» SELECTED EXCERPT:
________________

Django csrf token + Angularjs
Django and AngularJS both have CSRF support already, your part is quite simple.
First, you need to enable CSRF in Django, I believe you have already done so, if not, follow Django doc https://docs.djangoproject.com/en/1.5/ref/contrib/csrf/#ajax.
Now, Django will set a cookie named csrftoken
on the first GET request and expects a custom HTTP header X-CSRFToken
on later POST/PUT/DELETE requests.
For Angular, it expects the cookie named XSRF-TOKEN
and will do POST/PUT/DELETE requests with X-XSRF-TOKEN
header, so you need to do a little bit tweak to make the two go with each other:
$httpProvider.defaults.xsrfCookieName = 'csrftoken';
$httpProvider.defaults.xsrfHeaderName = 'X-CSRFToken';
Add above two lines somewhere in your js code, module.config() block is a good place for this.
That's it.
NOTE: This is for angular 1.1.5, older versions might need different approach.
Update:
Since the angular app isn't served by django, in order to let the cookie to be set, angular app needs to do a GET request to django first.
var foo = angular.module('foo', ['bar']);
foo.config(['$httpProvider', function($httpProvider) {
$httpProvider.defaults.xsrfCookieName = 'csrftoken';
$httpProvider.defaults.xsrfHeaderName = 'X-CSRFToken';
}]);
And all modules services and controllers, where $http used, will send requests with csrf token.

________________

» DATA EXTRACT:

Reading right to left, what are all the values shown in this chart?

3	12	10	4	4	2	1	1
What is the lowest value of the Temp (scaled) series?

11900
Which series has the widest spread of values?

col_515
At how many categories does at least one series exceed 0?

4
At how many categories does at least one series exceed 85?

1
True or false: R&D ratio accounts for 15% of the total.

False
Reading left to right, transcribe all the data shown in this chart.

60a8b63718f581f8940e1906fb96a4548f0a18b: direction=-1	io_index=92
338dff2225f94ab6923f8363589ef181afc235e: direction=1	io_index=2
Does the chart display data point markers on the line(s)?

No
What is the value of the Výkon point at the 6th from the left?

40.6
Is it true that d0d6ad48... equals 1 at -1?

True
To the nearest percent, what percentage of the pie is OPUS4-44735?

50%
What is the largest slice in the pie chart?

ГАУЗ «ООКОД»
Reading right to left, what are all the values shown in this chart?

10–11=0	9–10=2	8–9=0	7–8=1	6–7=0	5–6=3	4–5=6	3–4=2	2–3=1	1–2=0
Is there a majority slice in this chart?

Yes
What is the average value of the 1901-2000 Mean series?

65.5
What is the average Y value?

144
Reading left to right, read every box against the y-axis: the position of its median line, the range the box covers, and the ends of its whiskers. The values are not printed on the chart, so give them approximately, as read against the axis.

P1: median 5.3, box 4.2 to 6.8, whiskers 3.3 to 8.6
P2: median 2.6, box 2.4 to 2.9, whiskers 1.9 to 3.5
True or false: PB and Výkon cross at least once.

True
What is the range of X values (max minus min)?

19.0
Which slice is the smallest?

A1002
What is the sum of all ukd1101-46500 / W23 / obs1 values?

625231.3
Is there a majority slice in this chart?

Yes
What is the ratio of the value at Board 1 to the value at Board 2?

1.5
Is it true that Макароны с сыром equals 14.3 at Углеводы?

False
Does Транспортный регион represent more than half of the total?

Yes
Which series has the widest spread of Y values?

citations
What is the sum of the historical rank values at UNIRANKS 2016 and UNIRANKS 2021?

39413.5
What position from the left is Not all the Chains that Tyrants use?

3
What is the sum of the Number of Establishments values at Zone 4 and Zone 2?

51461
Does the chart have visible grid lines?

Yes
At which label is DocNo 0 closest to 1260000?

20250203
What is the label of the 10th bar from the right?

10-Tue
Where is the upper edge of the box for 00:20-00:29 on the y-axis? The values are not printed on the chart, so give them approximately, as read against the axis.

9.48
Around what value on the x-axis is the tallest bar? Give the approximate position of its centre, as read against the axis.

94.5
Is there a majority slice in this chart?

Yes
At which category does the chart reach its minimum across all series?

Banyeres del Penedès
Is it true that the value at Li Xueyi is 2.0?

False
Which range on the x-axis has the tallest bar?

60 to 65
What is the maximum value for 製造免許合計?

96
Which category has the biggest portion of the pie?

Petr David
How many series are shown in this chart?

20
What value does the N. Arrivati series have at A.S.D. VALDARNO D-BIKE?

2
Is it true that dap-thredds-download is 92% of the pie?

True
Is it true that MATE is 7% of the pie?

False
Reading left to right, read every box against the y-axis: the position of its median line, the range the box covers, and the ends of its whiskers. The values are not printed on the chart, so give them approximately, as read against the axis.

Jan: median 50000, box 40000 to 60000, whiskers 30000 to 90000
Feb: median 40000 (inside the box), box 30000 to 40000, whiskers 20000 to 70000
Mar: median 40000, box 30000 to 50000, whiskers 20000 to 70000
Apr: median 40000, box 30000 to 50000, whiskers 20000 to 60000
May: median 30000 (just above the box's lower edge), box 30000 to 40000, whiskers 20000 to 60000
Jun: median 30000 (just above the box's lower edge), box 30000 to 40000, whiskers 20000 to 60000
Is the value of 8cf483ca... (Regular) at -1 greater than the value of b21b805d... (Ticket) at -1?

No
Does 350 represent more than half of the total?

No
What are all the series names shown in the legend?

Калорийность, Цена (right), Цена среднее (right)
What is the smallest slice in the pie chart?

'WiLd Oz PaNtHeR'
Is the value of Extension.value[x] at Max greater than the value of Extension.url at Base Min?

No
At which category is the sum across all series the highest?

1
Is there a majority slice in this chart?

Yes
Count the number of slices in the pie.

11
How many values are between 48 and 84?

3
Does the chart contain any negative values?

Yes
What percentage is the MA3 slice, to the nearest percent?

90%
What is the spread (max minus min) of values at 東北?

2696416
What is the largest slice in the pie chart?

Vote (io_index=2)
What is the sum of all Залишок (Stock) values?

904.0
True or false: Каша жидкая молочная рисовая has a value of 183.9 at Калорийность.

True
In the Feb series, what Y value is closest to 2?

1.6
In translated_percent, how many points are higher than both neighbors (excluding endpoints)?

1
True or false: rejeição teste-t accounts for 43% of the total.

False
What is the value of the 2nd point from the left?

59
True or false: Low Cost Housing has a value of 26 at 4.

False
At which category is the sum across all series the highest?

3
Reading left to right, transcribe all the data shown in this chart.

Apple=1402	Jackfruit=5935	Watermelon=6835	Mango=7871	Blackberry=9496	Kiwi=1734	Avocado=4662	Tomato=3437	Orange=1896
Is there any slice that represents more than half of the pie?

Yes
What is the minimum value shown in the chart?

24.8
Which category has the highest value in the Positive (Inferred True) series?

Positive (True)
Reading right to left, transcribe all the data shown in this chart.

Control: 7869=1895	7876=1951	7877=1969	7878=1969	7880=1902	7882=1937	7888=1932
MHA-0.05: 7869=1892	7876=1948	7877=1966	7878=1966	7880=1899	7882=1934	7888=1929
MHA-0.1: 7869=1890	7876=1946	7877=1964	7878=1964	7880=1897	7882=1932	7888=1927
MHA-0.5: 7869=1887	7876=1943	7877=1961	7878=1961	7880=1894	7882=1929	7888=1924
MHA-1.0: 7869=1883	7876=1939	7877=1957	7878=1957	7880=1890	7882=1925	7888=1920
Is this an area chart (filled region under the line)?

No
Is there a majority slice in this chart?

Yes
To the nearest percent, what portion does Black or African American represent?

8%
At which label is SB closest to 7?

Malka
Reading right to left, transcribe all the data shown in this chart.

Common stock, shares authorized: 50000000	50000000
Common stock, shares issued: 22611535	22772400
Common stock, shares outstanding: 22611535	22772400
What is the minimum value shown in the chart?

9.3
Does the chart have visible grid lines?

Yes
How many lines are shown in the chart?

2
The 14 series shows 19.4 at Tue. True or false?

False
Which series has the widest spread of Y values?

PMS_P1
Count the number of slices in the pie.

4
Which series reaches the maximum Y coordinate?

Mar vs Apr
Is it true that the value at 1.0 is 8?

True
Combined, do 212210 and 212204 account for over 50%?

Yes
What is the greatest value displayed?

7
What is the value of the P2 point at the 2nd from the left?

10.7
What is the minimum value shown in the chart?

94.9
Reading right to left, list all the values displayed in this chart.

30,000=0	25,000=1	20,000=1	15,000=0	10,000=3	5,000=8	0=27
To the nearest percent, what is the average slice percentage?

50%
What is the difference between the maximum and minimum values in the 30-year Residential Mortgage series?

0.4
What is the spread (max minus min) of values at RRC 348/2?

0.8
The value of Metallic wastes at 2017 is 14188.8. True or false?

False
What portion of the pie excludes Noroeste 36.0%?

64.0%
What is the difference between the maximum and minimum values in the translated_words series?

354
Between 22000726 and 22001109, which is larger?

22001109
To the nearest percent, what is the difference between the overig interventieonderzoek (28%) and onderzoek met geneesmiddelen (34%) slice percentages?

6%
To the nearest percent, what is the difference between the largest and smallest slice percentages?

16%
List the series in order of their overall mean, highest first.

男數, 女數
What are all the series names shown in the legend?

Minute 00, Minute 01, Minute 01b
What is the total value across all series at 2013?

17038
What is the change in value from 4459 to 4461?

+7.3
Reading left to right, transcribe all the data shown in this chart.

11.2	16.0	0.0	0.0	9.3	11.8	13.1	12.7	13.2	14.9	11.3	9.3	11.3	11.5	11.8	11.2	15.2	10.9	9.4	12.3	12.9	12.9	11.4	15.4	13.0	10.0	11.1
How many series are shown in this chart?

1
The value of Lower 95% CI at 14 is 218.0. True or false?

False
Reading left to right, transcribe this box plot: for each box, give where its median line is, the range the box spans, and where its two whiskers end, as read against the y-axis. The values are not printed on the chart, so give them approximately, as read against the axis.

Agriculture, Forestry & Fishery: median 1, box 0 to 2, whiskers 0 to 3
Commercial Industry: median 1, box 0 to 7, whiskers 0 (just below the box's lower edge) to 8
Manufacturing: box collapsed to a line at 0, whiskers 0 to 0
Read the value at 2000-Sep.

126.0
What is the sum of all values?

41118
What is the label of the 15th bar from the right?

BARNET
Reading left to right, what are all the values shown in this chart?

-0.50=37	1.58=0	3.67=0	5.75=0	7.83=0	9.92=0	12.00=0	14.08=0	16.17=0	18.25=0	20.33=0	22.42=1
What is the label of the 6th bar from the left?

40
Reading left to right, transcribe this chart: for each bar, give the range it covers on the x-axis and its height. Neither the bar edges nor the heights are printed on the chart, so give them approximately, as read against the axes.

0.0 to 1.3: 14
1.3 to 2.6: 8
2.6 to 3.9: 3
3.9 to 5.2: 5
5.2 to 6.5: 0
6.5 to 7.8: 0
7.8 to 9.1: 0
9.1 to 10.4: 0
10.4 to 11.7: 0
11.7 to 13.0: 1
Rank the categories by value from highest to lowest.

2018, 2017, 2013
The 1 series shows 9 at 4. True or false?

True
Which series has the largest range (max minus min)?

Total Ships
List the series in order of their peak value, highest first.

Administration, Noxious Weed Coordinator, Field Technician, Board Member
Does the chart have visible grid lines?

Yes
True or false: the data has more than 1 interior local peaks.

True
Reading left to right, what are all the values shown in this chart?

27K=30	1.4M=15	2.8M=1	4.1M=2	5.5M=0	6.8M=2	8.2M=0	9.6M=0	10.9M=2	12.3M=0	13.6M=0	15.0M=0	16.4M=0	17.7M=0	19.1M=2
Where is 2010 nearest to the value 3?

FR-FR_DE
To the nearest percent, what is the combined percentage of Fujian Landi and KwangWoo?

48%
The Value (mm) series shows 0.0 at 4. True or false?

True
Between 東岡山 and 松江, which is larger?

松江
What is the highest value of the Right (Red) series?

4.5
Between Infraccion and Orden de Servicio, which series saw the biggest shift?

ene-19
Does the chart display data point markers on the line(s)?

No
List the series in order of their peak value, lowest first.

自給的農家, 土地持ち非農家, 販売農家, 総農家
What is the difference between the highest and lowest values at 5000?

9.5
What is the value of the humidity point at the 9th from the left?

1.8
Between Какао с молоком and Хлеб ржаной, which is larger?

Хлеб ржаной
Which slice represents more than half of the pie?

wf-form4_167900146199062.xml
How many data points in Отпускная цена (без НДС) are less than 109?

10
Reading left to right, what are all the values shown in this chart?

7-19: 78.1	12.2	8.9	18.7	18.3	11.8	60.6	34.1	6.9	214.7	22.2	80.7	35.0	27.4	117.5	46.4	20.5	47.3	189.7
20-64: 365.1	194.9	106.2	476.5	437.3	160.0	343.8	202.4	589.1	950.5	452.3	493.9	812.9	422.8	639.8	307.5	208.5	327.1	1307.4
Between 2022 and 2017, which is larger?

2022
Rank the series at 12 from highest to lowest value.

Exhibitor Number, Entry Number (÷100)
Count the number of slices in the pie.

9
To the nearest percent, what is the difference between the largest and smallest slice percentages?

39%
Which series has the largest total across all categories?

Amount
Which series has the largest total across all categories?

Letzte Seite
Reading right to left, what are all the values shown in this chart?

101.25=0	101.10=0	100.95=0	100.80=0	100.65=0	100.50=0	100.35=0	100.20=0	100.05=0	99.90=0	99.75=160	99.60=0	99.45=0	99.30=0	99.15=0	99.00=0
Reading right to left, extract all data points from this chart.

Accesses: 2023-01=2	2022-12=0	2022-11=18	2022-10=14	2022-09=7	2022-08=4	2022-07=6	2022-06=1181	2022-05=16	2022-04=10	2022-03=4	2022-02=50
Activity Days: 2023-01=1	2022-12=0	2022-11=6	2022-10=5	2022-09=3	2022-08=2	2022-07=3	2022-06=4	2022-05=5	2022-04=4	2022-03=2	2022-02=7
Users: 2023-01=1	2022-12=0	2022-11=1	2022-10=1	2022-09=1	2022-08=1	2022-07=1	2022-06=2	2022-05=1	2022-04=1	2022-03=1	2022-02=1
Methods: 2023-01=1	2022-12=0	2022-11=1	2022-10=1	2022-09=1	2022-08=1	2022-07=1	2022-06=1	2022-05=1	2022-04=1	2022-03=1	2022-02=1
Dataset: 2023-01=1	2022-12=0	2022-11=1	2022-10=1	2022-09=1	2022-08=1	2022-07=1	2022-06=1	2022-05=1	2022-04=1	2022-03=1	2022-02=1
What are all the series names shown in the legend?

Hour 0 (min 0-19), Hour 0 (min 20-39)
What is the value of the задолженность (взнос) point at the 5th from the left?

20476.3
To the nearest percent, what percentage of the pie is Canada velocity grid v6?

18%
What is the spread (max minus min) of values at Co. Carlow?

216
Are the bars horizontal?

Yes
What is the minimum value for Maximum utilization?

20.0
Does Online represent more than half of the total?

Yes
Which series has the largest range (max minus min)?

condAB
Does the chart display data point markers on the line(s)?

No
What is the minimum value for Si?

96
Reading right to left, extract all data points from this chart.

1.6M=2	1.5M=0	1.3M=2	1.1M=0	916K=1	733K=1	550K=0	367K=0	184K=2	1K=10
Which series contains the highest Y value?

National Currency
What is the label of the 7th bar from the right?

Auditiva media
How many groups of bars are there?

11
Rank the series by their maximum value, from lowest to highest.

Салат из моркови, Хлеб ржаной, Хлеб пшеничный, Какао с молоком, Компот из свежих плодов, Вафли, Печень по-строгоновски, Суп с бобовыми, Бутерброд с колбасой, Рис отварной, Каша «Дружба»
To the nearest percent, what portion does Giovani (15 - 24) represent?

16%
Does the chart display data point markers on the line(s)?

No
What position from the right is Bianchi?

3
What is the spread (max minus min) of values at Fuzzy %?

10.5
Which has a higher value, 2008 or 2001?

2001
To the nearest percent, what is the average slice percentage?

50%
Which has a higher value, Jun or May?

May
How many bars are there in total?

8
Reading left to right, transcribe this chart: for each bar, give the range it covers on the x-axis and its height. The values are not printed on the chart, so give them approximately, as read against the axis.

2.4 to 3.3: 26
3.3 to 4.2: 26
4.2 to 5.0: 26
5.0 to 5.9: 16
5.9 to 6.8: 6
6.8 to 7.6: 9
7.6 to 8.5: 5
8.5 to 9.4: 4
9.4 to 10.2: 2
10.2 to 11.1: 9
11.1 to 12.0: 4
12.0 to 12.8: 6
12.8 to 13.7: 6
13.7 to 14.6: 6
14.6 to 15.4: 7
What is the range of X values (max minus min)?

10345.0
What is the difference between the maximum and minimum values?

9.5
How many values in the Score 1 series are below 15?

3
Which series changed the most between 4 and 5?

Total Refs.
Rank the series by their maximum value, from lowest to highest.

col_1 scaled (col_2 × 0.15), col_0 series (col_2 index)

________________

» EXERCISE BRIEF: Copy out the full text on Django CSRF tokens with AngularJS word for word. Work only from the text on Django CSRF tokens with AngularJS.

» THE COMPLETED TASK:
Django csrf token + Angularjs
Django and AngularJS both have CSRF support already, your part is quite simple.
First, you need to enable CSRF in Django, I believe you have already done so, if not, follow Django doc https://docs.djangoproject.com/en/1.5/ref/contrib/csrf/#ajax.
Now, Django will set a cookie named csrftoken
on the first GET request and expects a custom HTTP header X-CSRFToken
on later POST/PUT/DELETE requests.
For Angular, it expects the cookie named XSRF-TOKEN
and will do POST/PUT/DELETE requests with X-XSRF-TOKEN
header, so you need to do a little bit tweak to make the two go with each other:
$httpProvider.defaults.xsrfCookieName = 'csrftoken';
$httpProvider.defaults.xsrfHeaderName = 'X-CSRFToken';
Add above two lines somewhere in your js code, module.config() block is a good place for this.
That's it.
NOTE: This is for angular 1.1.5, older versions might need different approach.
Update:
Since the angular app isn't served by django, in order to let the cookie to be set, angular app needs to do a GET request to django first.
var foo = angular.module('foo', ['bar']);
foo.config(['$httpProvider', function($httpProvider) {
$httpProvider.defaults.xsrfCookieName = 'csrftoken';
$httpProvider.defaults.xsrfHeaderName = 'X-CSRFToken';
}]);
And all modules services and controllers, where $http used, will send requests with csrf token.